Research Highlights | Published:

Research highlights

Nature volume 440, pages 258259 (16 March 2006) | Download Citation


Optics: Mirror image

Appl. Phys. Lett. 88, 091119 (2006)

Mirrors don't just reverse right and left — they also invert the phase of light waves that bounce off them. More precisely, they reverse the phase of the electrical component of an electromagnetic wave, but leave the magnetic component intact.

Nikolay Zheludev of the University of Southampton, UK, and his colleagues have now made a mirror that does the opposite. Dubbed a ‘magnetic wall’, the reflector preserves the electrical phase of reflected microwaves, but reverses the magnetic phase.

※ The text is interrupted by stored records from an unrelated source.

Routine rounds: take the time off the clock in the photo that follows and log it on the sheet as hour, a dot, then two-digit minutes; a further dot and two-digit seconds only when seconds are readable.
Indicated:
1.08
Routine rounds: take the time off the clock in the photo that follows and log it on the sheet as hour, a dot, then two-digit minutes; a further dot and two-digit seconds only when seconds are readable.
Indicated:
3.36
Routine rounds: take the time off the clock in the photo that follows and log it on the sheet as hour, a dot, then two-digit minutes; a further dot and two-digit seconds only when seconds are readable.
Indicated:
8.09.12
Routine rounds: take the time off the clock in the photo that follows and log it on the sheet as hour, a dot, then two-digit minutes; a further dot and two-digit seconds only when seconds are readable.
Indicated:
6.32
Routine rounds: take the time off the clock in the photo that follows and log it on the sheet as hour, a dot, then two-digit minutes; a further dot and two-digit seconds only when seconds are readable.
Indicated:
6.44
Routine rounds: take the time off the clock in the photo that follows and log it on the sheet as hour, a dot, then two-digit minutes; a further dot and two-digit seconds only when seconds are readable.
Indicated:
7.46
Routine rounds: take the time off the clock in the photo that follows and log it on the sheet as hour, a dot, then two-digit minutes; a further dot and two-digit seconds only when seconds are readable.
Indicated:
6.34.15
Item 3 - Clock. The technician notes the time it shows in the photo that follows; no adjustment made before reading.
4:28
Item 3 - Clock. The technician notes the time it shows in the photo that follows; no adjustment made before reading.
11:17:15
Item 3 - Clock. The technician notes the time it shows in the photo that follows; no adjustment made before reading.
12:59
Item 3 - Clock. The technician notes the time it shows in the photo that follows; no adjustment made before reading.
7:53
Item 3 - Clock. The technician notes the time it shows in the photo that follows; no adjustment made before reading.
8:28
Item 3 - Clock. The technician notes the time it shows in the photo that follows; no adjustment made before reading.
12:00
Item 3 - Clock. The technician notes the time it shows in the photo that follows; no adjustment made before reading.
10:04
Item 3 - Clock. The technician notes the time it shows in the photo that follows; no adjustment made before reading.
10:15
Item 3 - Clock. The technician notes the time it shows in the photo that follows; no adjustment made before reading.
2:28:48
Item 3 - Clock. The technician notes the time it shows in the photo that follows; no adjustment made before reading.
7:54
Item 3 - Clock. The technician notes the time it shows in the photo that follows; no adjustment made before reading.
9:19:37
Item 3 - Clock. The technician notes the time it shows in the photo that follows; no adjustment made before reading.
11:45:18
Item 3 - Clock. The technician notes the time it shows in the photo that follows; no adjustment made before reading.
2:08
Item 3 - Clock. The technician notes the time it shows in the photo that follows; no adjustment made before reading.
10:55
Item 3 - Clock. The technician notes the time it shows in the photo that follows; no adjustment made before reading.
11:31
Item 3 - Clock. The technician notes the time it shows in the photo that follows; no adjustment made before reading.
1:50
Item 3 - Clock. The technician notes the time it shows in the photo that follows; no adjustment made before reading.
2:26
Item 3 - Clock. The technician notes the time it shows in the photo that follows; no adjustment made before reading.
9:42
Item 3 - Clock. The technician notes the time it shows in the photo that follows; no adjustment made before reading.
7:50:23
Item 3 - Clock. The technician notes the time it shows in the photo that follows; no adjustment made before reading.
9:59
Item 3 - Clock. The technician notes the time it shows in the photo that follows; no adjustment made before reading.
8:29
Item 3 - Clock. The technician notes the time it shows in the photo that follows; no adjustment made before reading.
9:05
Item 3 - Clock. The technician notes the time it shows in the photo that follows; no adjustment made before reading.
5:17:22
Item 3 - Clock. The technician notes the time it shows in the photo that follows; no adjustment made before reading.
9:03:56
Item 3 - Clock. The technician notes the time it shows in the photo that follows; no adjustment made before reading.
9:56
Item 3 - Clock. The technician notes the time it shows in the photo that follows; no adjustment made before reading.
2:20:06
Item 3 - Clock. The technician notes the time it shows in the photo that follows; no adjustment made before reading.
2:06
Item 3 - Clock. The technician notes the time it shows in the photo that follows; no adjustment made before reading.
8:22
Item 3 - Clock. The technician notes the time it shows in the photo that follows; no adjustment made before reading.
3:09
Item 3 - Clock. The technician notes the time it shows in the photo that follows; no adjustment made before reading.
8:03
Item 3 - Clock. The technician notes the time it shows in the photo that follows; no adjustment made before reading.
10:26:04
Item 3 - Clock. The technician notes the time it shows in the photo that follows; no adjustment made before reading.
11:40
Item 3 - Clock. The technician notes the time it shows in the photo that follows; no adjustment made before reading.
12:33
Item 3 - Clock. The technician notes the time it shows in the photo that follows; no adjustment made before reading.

It is a metamaterial made from undulating copper strips 0.8 millimetres wide and arranged in a ‘fish-scale’ pattern.

Cell biology: Fever pitch

J. Neurosci. 26, 2590–2597 (2006)

A problem in protein transport could underlie some cases of febrile seizures, the fever-triggered convulsions that afflict over 6% of children worldwide.

Febrile seizures have been linked to mutations in one subunit of the GABAA receptor, a protein complex that is a key ion channel in the nervous system. Robert Macdonald of the Vanderbilt University Medical Center in Nashville, Tennessee, and his colleagues show that the amount of the GABAA receptor at the surface of mammalian cells drops abnormally within minutes of the thermometer jumping from body temperature (37°C) to a feverish 40°C. This could be how a rapid rise in body temperature triggers the seizures, the authors propose.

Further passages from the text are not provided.